I decided this morning that I will get two more t-tunics to handsewing this week and then no more garb until my A&S project is ready. The moss linen is nearly assembled, and the other is a muted blue wool twill coating that I really need for cold weather.
The moss linen is just a narrowly cut gown in a very fine linen, with a keyhole neckline. No idea how I'll trim it yet, so I guess I'll just roll the edge and go on for now. If I can dig out the remainder of the silvery gray silk from TM coronation trim for flatfelling, I'll use that, which will seem white against the darker green.
For the blue twill, I'm inspired by the brooch-fastened garments described in Penelope Roger's "Cloth and Clothing in Early Anglo-Saxon England." I think I'm going to cut this gown really deeply down the front, to deal with 'how do you get in and out of an hourglass shape', trim the edge with tabletweaving, and look for a set of 3-4 brooches to fasten it. I'm also going to put larger underarm gussets, trying for what is sometimes called a 'magyar' sleeve, since I have 4+ yards to play with.

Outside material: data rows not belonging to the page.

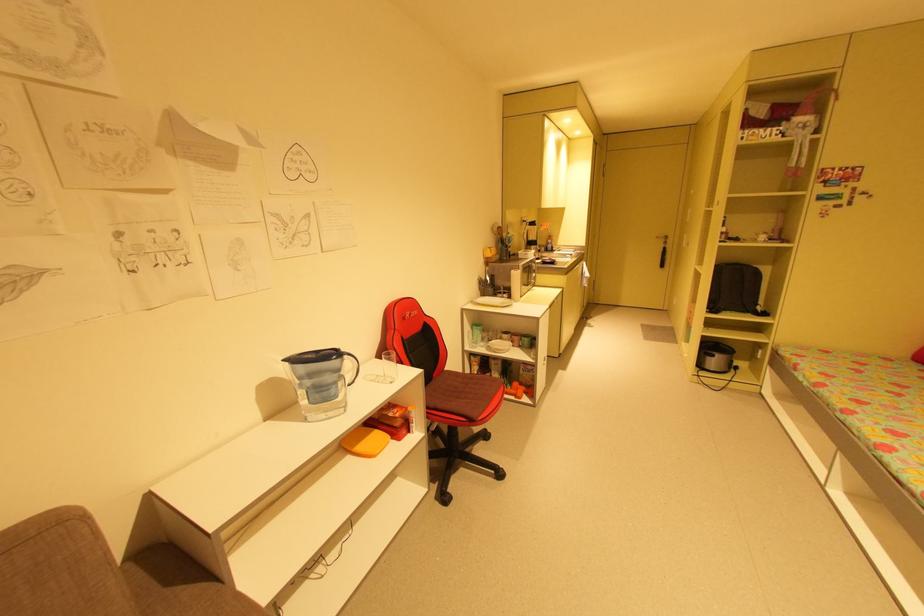
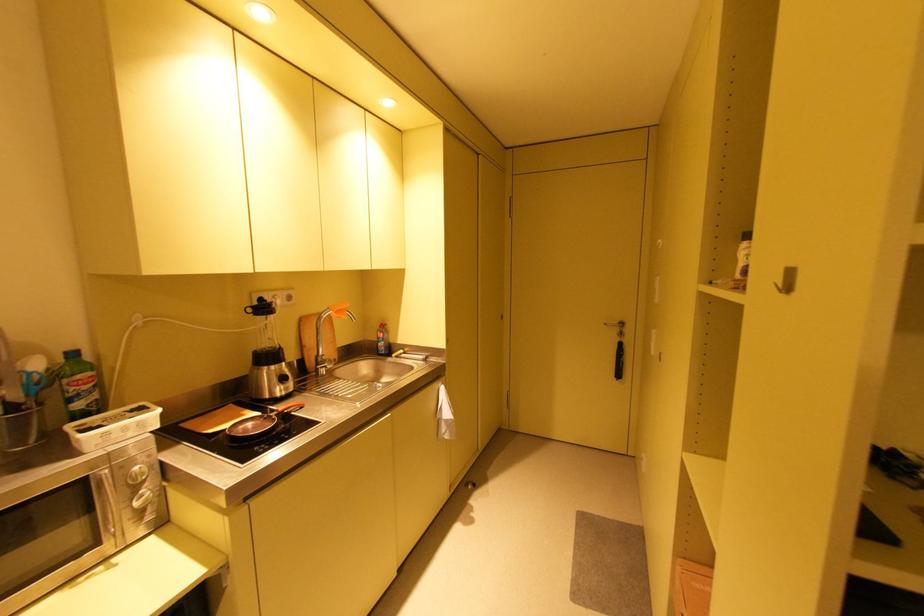
Which direction would the cameraman need to move to produce the second image?

The cameraman walked toward right, forward.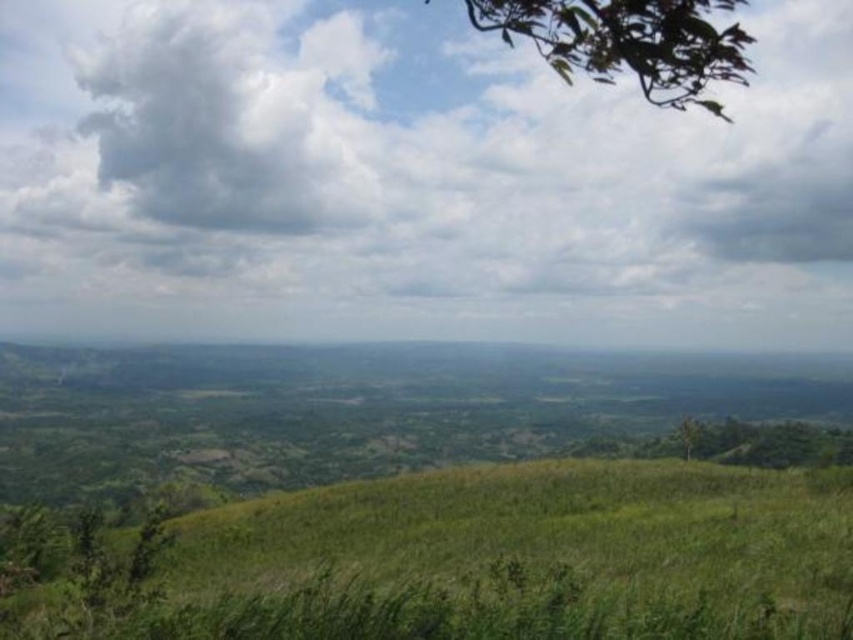
In the scene shown: You are standing on the grassy hillside in the foreground of the image and want to look up at the white fluffy cloud at upper center. What are the exact coordinates where you should look?

The white fluffy cloud at upper center is located at coordinates point (412,180).

You are standing on the grassy hillside in the foreground of the image. Looking up, you notice a point marked at coordinates (x=412, y=180). What object is located at that point?

The point at coordinates (x=412, y=180) indicates a white fluffy cloud at upper center.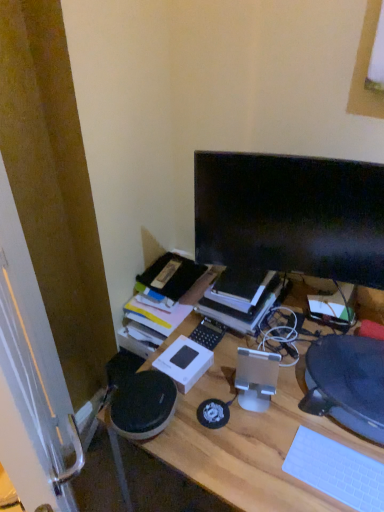
Question: Is white matte keyboard at lower right outside black textured computer chair at right?

Choices:
 (A) no
 (B) yes

Answer: (B)

Question: Does white matte keyboard at lower right lie behind black textured computer chair at right?

Choices:
 (A) no
 (B) yes

Answer: (A)

Question: From a real-world perspective, is white matte keyboard at lower right located higher than black textured computer chair at right?

Choices:
 (A) no
 (B) yes

Answer: (A)

Question: Considering the relative sizes of white matte keyboard at lower right and black textured computer chair at right in the image provided, is white matte keyboard at lower right shorter than black textured computer chair at right?

Choices:
 (A) yes
 (B) no

Answer: (A)

Question: From the image's perspective, is white matte keyboard at lower right beneath black textured computer chair at right?

Choices:
 (A) yes
 (B) no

The blue is the result of a dye experiment…the wool was deeply discounted last spring at Joann's, and was originally that classic camel color. Until I washed it with a full bottle of Rit, in Royal Blue. Now it's rather the color of my veins, a french blue, fortunately very close to one of the woad variations in a natural dye book. I'm going to use an intense yellow ("Armor Yaller" per mom) to flatfell the seams and yellow and madder-russet to do the tabletweaving.
(And I know just how I want to the tabletweaving to go, because I'm actually making PROGRESS on learning all these skills! It's just so cool to think back a year ago and compare. Have I mentioned that I've mastered the lucet now, including mistake-recovery? The 90+ inch lace needed for the back of my 1550 Flemish kirtle is luceted.)